# TASK
After locating the line that holds "content| ✅&nbsp;| logging&nbsp;observability&nbsp;|", output it and all following lines word for word, stopping only at the end of the data.

# Items listed in a dataset
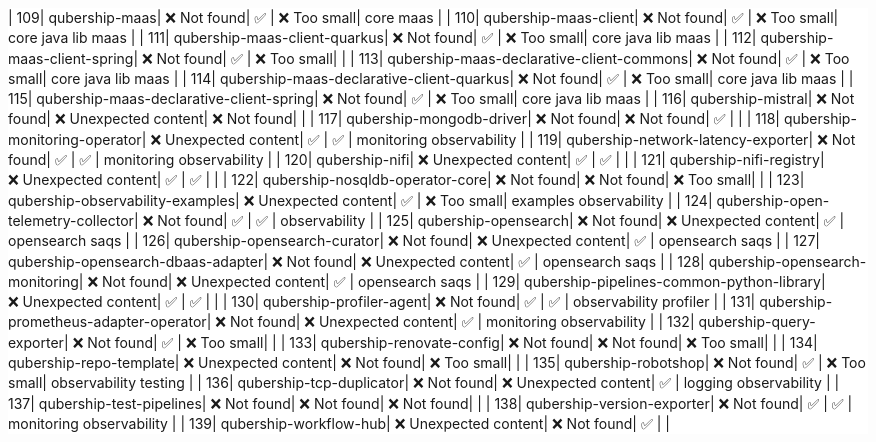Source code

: | 109| qubership-maas| ❌&nbsp;Not found| ✅&nbsp;| ❌&nbsp;Too small| core&nbsp;maas&nbsp;|
| 110| qubership-maas-client| ❌&nbsp;Not found| ✅&nbsp;| ❌&nbsp;Too small| core&nbsp;java&nbsp;lib&nbsp;maas&nbsp;|
| 111| qubership-maas-client-quarkus| ❌&nbsp;Not found| ✅&nbsp;| ❌&nbsp;Too small| core&nbsp;java&nbsp;lib&nbsp;maas&nbsp;|
| 112| qubership-maas-client-spring| ❌&nbsp;Not found| ✅&nbsp;| ❌&nbsp;Too small| |
| 113| qubership-maas-declarative-client-commons| ❌&nbsp;Not found| ✅&nbsp;| ❌&nbsp;Too small| core&nbsp;java&nbsp;lib&nbsp;maas&nbsp;|
| 114| qubership-maas-declarative-client-quarkus| ❌&nbsp;Not found| ✅&nbsp;| ❌&nbsp;Too small| core&nbsp;java&nbsp;lib&nbsp;maas&nbsp;|
| 115| qubership-maas-declarative-client-spring| ❌&nbsp;Not found| ✅&nbsp;| ❌&nbsp;Too small| core&nbsp;java&nbsp;lib&nbsp;maas&nbsp;|
| 116| qubership-mistral| ❌&nbsp;Not found| ❌&nbsp;Unexpected content| ❌&nbsp;Not found| |
| 117| qubership-mongodb-driver| ❌&nbsp;Not found| ❌&nbsp;Not found| ✅&nbsp;| |
| 118| qubership-monitoring-operator| ❌&nbsp;Unexpected content| ✅&nbsp;| ✅&nbsp;| monitoring&nbsp;observability&nbsp;|
| 119| qubership-network-latency-exporter| ❌&nbsp;Not found| ✅&nbsp;| ✅&nbsp;| monitoring&nbsp;observability&nbsp;|
| 120| qubership-nifi| ❌&nbsp;Unexpected content| ✅&nbsp;| ✅&nbsp;| |
| 121| qubership-nifi-registry| ❌&nbsp;Unexpected content| ✅&nbsp;| ✅&nbsp;| |
| 122| qubership-nosqldb-operator-core| ❌&nbsp;Not found| ❌&nbsp;Not found| ❌&nbsp;Too small| |
| 123| qubership-observability-examples| ❌&nbsp;Unexpected content| ✅&nbsp;| ❌&nbsp;Too small| examples&nbsp;observability&nbsp;|
| 124| qubership-open-telemetry-collector| ❌&nbsp;Not found| ✅&nbsp;| ✅&nbsp;| observability&nbsp;|
| 125| qubership-opensearch| ❌&nbsp;Not found| ❌&nbsp;Unexpected content| ✅&nbsp;| opensearch&nbsp;saqs&nbsp;|
| 126| qubership-opensearch-curator| ❌&nbsp;Not found| ❌&nbsp;Unexpected content| ✅&nbsp;| opensearch&nbsp;saqs&nbsp;|
| 127| qubership-opensearch-dbaas-adapter| ❌&nbsp;Not found| ❌&nbsp;Unexpected content| ✅&nbsp;| opensearch&nbsp;saqs&nbsp;|
| 128| qubership-opensearch-monitoring| ❌&nbsp;Not found| ❌&nbsp;Unexpected content| ✅&nbsp;| opensearch&nbsp;saqs&nbsp;|
| 129| qubership-pipelines-common-python-library| ❌&nbsp;Unexpected content| ✅&nbsp;| ✅&nbsp;| |
| 130| qubership-profiler-agent| ❌&nbsp;Not found| ✅&nbsp;| ✅&nbsp;| observability&nbsp;profiler&nbsp;|
| 131| qubership-prometheus-adapter-operator| ❌&nbsp;Not found| ❌&nbsp;Unexpected content| ✅&nbsp;| monitoring&nbsp;observability&nbsp;|
| 132| qubership-query-exporter| ❌&nbsp;Not found| ✅&nbsp;| ❌&nbsp;Too small| |
| 133| qubership-renovate-config| ❌&nbsp;Not found| ❌&nbsp;Not found| ❌&nbsp;Too small| |
| 134| qubership-repo-template| ❌&nbsp;Unexpected content| ❌&nbsp;Not found| ❌&nbsp;Too small| |
| 135| qubership-robotshop| ❌&nbsp;Not found| ✅&nbsp;| ❌&nbsp;Too small| observability&nbsp;testing&nbsp;|
| 136| qubership-tcp-duplicator| ❌&nbsp;Not found| ❌&nbsp;Unexpected content| ✅&nbsp;| logging&nbsp;observability&nbsp;|
| 137| qubership-test-pipelines| ❌&nbsp;Not found| ❌&nbsp;Not found| ❌&nbsp;Not found| |
| 138| qubership-version-exporter| ❌&nbsp;Not found| ✅&nbsp;| ✅&nbsp;| monitoring&nbsp;observability&nbsp;|
| 139| qubership-workflow-hub| ❌&nbsp;Unexpected content| ❌&nbsp;Not found| ✅&nbsp;| |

# OUTPUT
| 136| qubership-tcp-duplicator| ❌&nbsp;Not found| ❌&nbsp;Unexpected content| ✅&nbsp;| logging&nbsp;observability&nbsp;|
| 137| qubership-test-pipelines| ❌&nbsp;Not found| ❌&nbsp;Not found| ❌&nbsp;Not found| |
| 138| qubership-version-exporter| ❌&nbsp;Not found| ✅&nbsp;| ✅&nbsp;| monitoring&nbsp;observability&nbsp;|
| 139| qubership-workflow-hub| ❌&nbsp;Unexpected content| ❌&nbsp;Not found| ✅&nbsp;| |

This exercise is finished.